The equivalent of the combined annual income of the UK’s top 10 listed real estate companies by market cap could be wiped out by changes to EPC rules due to come into force next April.
According to exclusive research compiled by EG, almost £2.5bn of rental income is under threat if owners of commercial real estate that is not up to scratch fail to boost their EPC ratings above an E ahead of next year’s deadline.
The combined annual rental income of the top 10 listed real estate companies is around £2.6bn, according to their most recently filed accounts.
EG’s research uncovers the sheer volume of commercial buildings across England that have EPC ratings that will fail to meet 2023’s new E benchmark.
From 1 April 2023, buildings that do not have an EPC rating of E or above will not be able to be traded or leased under new government regulations. This rises to C in 2027 and B in 2030.
EG’s exclusive Radius data, coupled with EPC figures, shows that some 120m sq ft of commercial real estate – the equivalent to 199 Shards – across England will have failing EPCs in 2023.

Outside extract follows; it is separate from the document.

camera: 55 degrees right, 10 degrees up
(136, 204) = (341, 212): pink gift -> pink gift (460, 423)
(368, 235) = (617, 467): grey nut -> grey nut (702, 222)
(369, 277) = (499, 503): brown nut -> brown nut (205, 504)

Property owners that fail to have a valid EPC in place face fines of around 12.5% of a property’s rateable value. For the volume of assets that are due to fail, this would be a total penalty of just £45.8m.

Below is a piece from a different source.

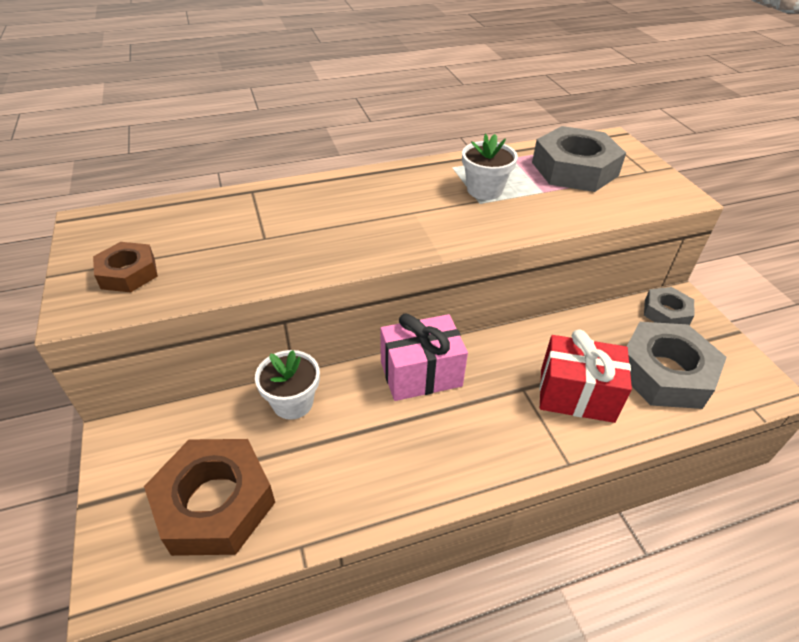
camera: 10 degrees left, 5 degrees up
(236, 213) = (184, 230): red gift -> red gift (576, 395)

The bigger cost to landlords, however, is the potential loss of income. Based on average five-year rental figures, this could be as much as £2.5bn.
London landlords face the biggest potential rental shortfall. Some 24.1m sq ft of EPCs are due to fail in the capital next year, which could see as much as £1.1bn of rent at risk.
Closest behind London is the South East, where landlords of the 15.2m sq ft of commercial space failing their EPCs in 2023 potentially risk losing £273.1m of rental income.
The North East has the smallest volume of commercial real estate on track to fail to reach an EPC of E next year – some 6m sq ft – which, with one of the lowest average rental values across the nine regions tracked by EG, means the smallest amount of rental income at risk. EG’s research shows landlords in the region could be in line to lose more than £75m of rental income next year if they do not upgrade their buildings’ EPC ratings.
Looking ahead to 2027 and 2030, the volume of space across England failing to meet EPC C and EPC B, respectively, grows dramatically – with the potential for rental loss following suit.
According to EG data, 257.2m sq ft of commercial real estate (427 Shards) will fall short of the EPC C target in 2027, putting some £5.3bn of rent at risk. Again, London landlords could be hardest hit, with 43.6% (£2.3bn) of that total potential rental loss being within the M25.
By 2030, if no remedial action is taken, the volume of space failing to meet the new EPC B standard rises by 50.2% to 413.2m sq ft (685 Shards), with the rent at risk growing by almost two-thirds to a whopping £8.5bn.
Without serious capital investment across England’s commercial assets over the next one to eight years, EG’s research reveals that more than £16bn of rental income could be at risk if landlords do not take action now to upgrade their properties.